Creamy coconut lentil curry

Prep

0-15 mins

Total

25 MIN

Servings

4 Servings

Creamy coconut lentil curry


Ingredients

  • 1

    small

    Onion, finely chopped

  • 1

    clove

    Garlic, crushed

  • 1

    tsp

    Finely grated ginger

  • 1

    tsp

    Gregg's whole cumin seeds

  • 1

    tsp

    Gregg's ground coriander

  • 1

    can

    400 g Wattie's crushed and sieved tomatoes

  • 1

    can

    400 g Wattie's lentils in springwater, drained

  • 1/2

    tsp

    Sugar (optional)

  • 50

    g

    Baby spinach leaves

  • 1/2

    cup

    Coconut milk

  • -

    Coriander leaves to garnish (optional)

  • -

    Lemon wedges (to serve)


Instructions

  1. Step 1

    Heat a dash of oil in a medium sized lidded pan over low heat.
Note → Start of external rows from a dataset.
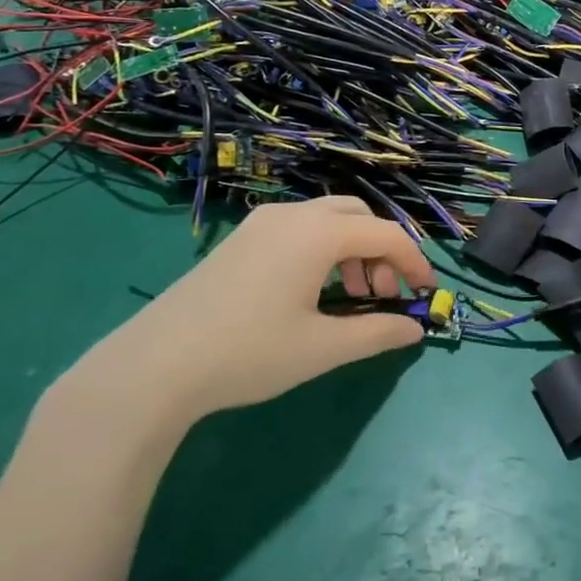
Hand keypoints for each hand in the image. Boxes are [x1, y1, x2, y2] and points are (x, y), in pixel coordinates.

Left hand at [69, 197, 434, 428]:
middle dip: (382, 252)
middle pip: (359, 217)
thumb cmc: (248, 352)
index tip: (426, 296)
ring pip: (328, 220)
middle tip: (382, 296)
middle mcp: (293, 215)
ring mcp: (262, 224)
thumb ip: (376, 333)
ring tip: (351, 298)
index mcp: (318, 233)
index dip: (414, 263)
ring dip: (353, 251)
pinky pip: (300, 230)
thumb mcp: (322, 348)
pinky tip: (312, 291)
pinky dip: (323, 251)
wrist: (155, 365)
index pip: (386, 235)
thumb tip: (414, 330)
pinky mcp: (241, 240)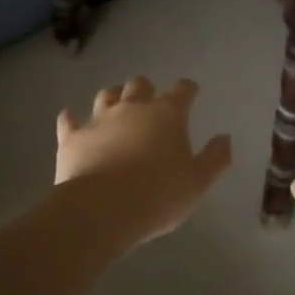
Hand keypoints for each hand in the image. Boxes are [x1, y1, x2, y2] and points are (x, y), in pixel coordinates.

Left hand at [55, 77, 233, 241]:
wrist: (102, 209)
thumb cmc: (158, 196)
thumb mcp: (197, 183)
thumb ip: (215, 159)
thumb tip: (225, 138)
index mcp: (167, 115)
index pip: (182, 90)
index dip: (187, 89)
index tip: (191, 92)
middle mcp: (132, 108)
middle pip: (139, 85)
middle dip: (146, 90)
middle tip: (149, 103)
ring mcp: (99, 119)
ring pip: (106, 95)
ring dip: (112, 98)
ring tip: (115, 107)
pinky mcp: (73, 137)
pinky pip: (69, 120)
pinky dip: (72, 119)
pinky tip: (71, 120)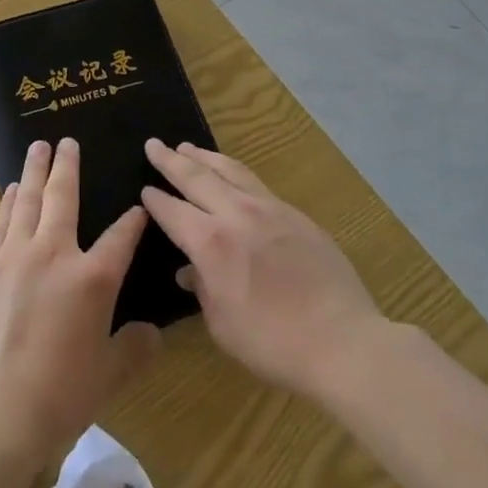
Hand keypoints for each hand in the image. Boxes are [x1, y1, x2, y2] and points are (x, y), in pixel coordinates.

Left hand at [0, 138, 160, 455]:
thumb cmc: (59, 395)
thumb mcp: (108, 376)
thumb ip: (134, 348)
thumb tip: (153, 333)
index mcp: (92, 279)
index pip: (120, 238)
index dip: (132, 221)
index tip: (138, 206)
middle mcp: (54, 253)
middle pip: (63, 197)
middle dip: (67, 166)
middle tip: (66, 141)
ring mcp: (14, 256)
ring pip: (27, 200)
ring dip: (34, 171)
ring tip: (37, 149)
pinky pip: (0, 223)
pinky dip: (8, 202)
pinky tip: (11, 191)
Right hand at [141, 140, 381, 398]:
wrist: (342, 341)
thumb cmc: (273, 343)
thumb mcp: (222, 325)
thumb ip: (202, 289)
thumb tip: (190, 270)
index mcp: (211, 243)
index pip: (173, 211)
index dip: (156, 200)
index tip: (144, 188)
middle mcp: (236, 214)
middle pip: (197, 177)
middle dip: (171, 160)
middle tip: (154, 144)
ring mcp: (269, 209)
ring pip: (229, 170)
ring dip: (204, 157)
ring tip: (188, 147)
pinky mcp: (295, 214)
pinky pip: (256, 183)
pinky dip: (234, 172)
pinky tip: (232, 175)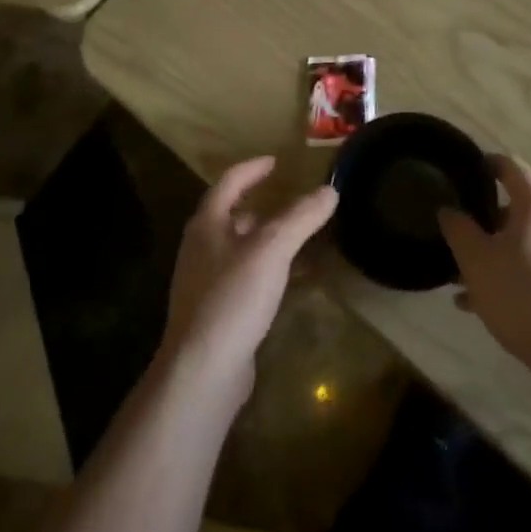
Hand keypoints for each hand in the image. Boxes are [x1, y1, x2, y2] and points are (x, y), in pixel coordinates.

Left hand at [160, 157, 335, 401]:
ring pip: (238, 248)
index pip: (228, 183)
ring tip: (296, 237)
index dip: (252, 169)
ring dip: (265, 238)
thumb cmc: (233, 297)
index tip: (275, 161)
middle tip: (290, 200)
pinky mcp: (216, 312)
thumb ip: (300, 217)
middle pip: (230, 216)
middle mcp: (201, 249)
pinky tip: (288, 281)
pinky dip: (267, 269)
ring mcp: (205, 283)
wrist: (203, 370)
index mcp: (207, 225)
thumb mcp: (272, 249)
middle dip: (259, 205)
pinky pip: (244, 278)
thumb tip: (329, 190)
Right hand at [440, 156, 530, 372]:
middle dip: (488, 222)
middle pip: (520, 210)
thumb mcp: (475, 261)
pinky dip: (516, 276)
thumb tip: (449, 209)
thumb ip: (458, 229)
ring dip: (498, 254)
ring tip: (466, 282)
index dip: (490, 164)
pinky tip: (487, 305)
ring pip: (528, 243)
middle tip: (462, 239)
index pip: (513, 168)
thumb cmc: (521, 296)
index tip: (470, 169)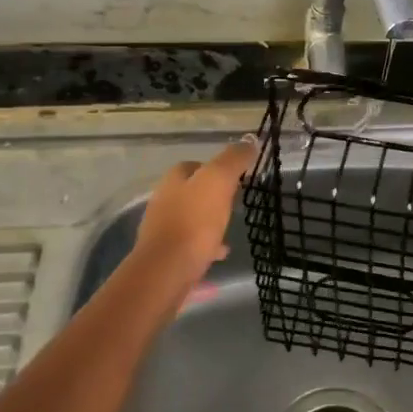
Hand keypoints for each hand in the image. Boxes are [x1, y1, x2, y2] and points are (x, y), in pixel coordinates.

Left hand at [130, 138, 256, 290]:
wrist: (166, 271)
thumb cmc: (194, 221)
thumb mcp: (219, 180)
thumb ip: (234, 159)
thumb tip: (250, 140)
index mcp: (174, 179)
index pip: (196, 165)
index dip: (217, 168)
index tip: (238, 178)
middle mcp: (164, 201)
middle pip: (193, 192)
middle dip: (213, 196)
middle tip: (236, 202)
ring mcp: (163, 230)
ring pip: (192, 219)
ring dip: (209, 221)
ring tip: (230, 228)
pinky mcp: (167, 256)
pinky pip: (191, 246)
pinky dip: (207, 246)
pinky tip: (221, 253)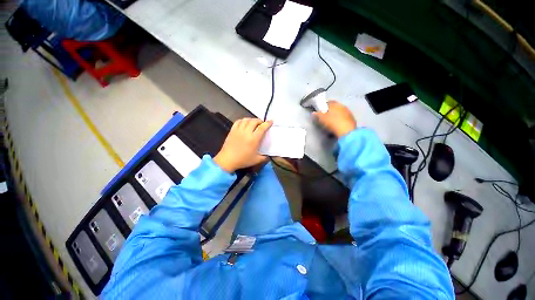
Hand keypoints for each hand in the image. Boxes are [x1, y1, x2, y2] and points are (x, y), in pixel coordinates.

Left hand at [214, 118, 272, 172]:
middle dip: (259, 121)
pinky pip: (238, 121)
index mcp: (254, 139)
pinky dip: (243, 120)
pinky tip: (244, 123)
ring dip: (251, 119)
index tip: (271, 121)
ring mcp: (238, 130)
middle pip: (254, 121)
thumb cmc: (242, 160)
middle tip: (261, 124)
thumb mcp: (256, 160)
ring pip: (246, 120)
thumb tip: (269, 155)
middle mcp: (246, 132)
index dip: (267, 123)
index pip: (262, 127)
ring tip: (253, 123)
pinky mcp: (232, 130)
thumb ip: (264, 157)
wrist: (227, 160)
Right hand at [313, 101, 356, 137]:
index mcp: (335, 103)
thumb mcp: (321, 119)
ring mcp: (349, 113)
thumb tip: (314, 113)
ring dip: (337, 117)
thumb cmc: (333, 122)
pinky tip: (339, 128)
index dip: (323, 107)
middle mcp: (343, 106)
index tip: (320, 112)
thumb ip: (317, 115)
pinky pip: (345, 120)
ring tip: (333, 125)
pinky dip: (341, 122)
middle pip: (335, 108)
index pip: (328, 102)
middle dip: (331, 112)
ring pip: (340, 114)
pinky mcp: (353, 120)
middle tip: (326, 119)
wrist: (347, 132)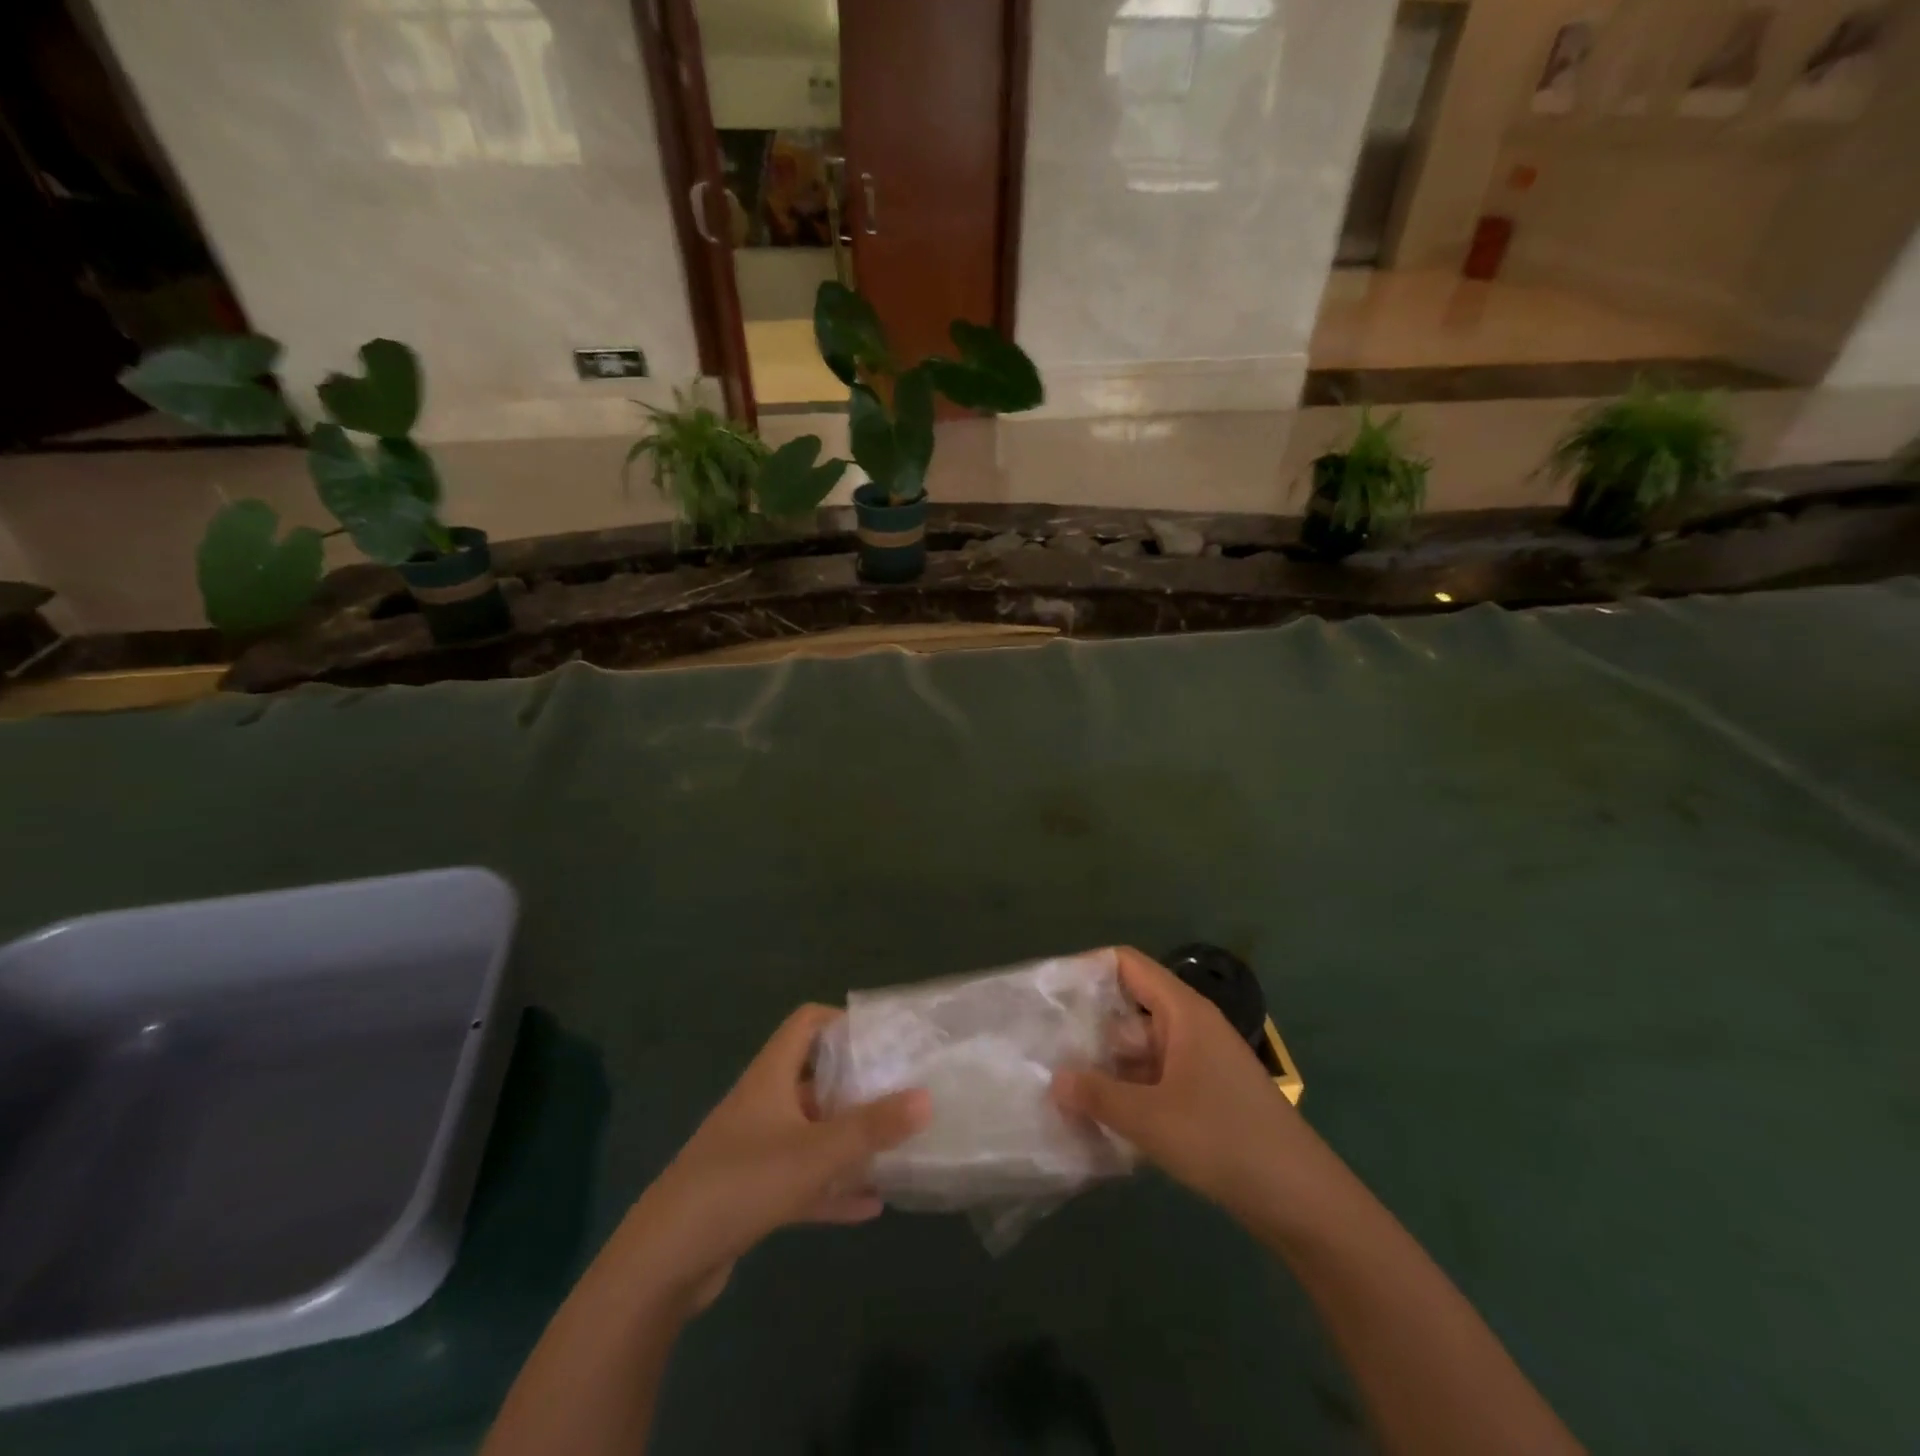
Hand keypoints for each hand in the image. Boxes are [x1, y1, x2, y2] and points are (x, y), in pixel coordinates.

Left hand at [617, 1004, 929, 1313]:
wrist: (664, 1261)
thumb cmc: (742, 1182)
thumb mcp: (815, 1153)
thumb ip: (872, 1127)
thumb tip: (927, 1097)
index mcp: (770, 1077)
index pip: (806, 1023)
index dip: (842, 1021)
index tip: (883, 1037)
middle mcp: (762, 1104)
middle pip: (813, 1077)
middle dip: (855, 1084)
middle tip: (900, 1090)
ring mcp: (754, 1150)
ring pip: (810, 1131)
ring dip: (846, 1138)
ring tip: (893, 1144)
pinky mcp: (751, 1193)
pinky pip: (801, 1180)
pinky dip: (832, 1188)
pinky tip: (870, 1206)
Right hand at [1051, 947, 1312, 1221]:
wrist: (1302, 1199)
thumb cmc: (1224, 1140)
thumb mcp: (1151, 1118)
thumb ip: (1098, 1096)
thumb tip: (1055, 1079)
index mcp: (1182, 1011)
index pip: (1127, 964)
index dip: (1088, 968)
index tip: (1050, 991)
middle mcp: (1190, 1026)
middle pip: (1129, 1007)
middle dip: (1089, 1026)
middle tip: (1044, 1046)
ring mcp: (1198, 1061)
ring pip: (1140, 1048)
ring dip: (1106, 1065)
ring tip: (1060, 1084)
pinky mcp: (1204, 1094)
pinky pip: (1155, 1078)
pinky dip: (1128, 1090)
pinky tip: (1098, 1116)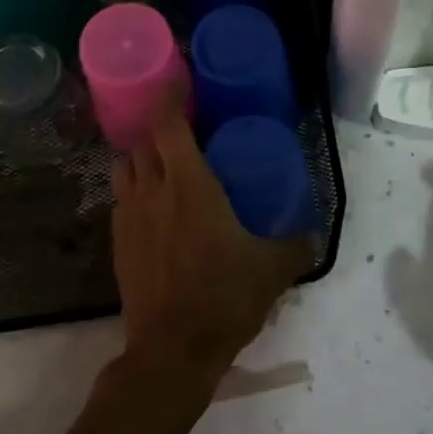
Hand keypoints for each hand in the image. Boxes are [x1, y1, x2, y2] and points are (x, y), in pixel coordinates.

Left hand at [111, 103, 313, 387]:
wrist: (171, 352)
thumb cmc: (223, 297)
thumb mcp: (273, 270)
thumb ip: (297, 246)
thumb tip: (314, 234)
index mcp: (188, 184)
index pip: (168, 124)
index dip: (170, 97)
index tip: (179, 81)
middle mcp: (152, 191)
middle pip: (143, 141)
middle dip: (158, 127)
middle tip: (182, 125)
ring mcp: (129, 218)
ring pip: (125, 169)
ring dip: (141, 157)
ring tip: (164, 163)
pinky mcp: (118, 245)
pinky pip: (121, 201)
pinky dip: (134, 191)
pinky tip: (154, 208)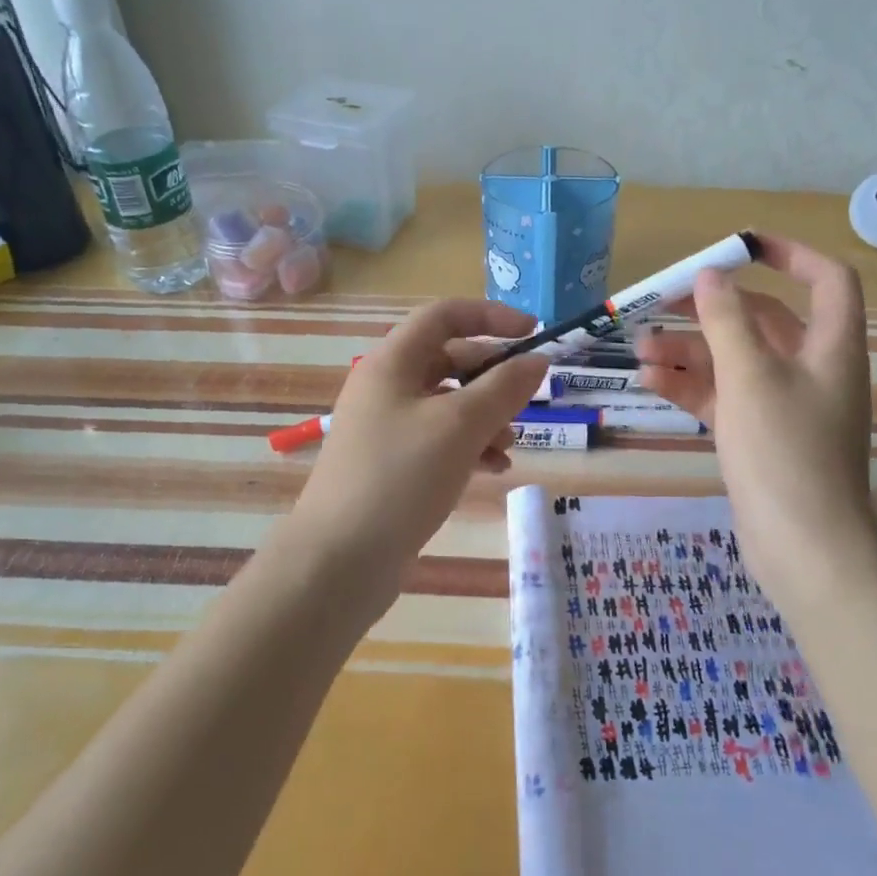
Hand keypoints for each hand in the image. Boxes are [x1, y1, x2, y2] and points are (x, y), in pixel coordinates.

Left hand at [285, 300, 549, 597]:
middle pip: (448, 358)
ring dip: (484, 415)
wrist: (338, 561)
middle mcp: (385, 386)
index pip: (445, 315)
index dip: (492, 316)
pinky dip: (468, 445)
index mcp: (392, 362)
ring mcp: (385, 426)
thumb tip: (538, 360)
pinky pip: (437, 438)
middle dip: (492, 376)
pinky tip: (493, 468)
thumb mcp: (461, 426)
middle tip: (527, 397)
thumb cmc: (400, 478)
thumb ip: (504, 387)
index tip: (533, 334)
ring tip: (509, 445)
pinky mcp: (390, 462)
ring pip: (447, 402)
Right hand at [634, 235, 876, 592]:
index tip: (741, 245)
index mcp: (830, 346)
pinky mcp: (761, 435)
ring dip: (691, 350)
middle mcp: (812, 368)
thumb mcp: (749, 376)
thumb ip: (726, 320)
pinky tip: (651, 382)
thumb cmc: (785, 451)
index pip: (827, 280)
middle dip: (712, 310)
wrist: (804, 549)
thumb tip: (711, 275)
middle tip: (663, 300)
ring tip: (640, 348)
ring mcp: (785, 405)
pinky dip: (692, 386)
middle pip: (763, 320)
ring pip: (736, 360)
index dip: (790, 254)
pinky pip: (725, 396)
Add the onion, garlic and ginger and sauté until the onion softens. Add the Gregg's Whole Cumin Seeds and Gregg's Ground Coriander and cook for a further minute to allow the spices to ‘cook out'.

  2. Step 2

    Add the Wattie's Crushed and Sieved Tomatoes, drained Wattie's Lentils and sugar if using. Stir and bring to the boil. Reduce heat and simmer for 20 minutes, covering the pan if the sauce is reducing too much. Stir occasionally to avoid the lentils sticking to the base of the pan.

  3. Step 3

    Add the baby spinach leaves and coconut milk and continue cooking until the spinach wilts and sauce is hot. Season to taste. Garnish with coriander, if wished.

  4. Step 4

    Serve with basmati rice, lemon wedges and poppadoms if wished.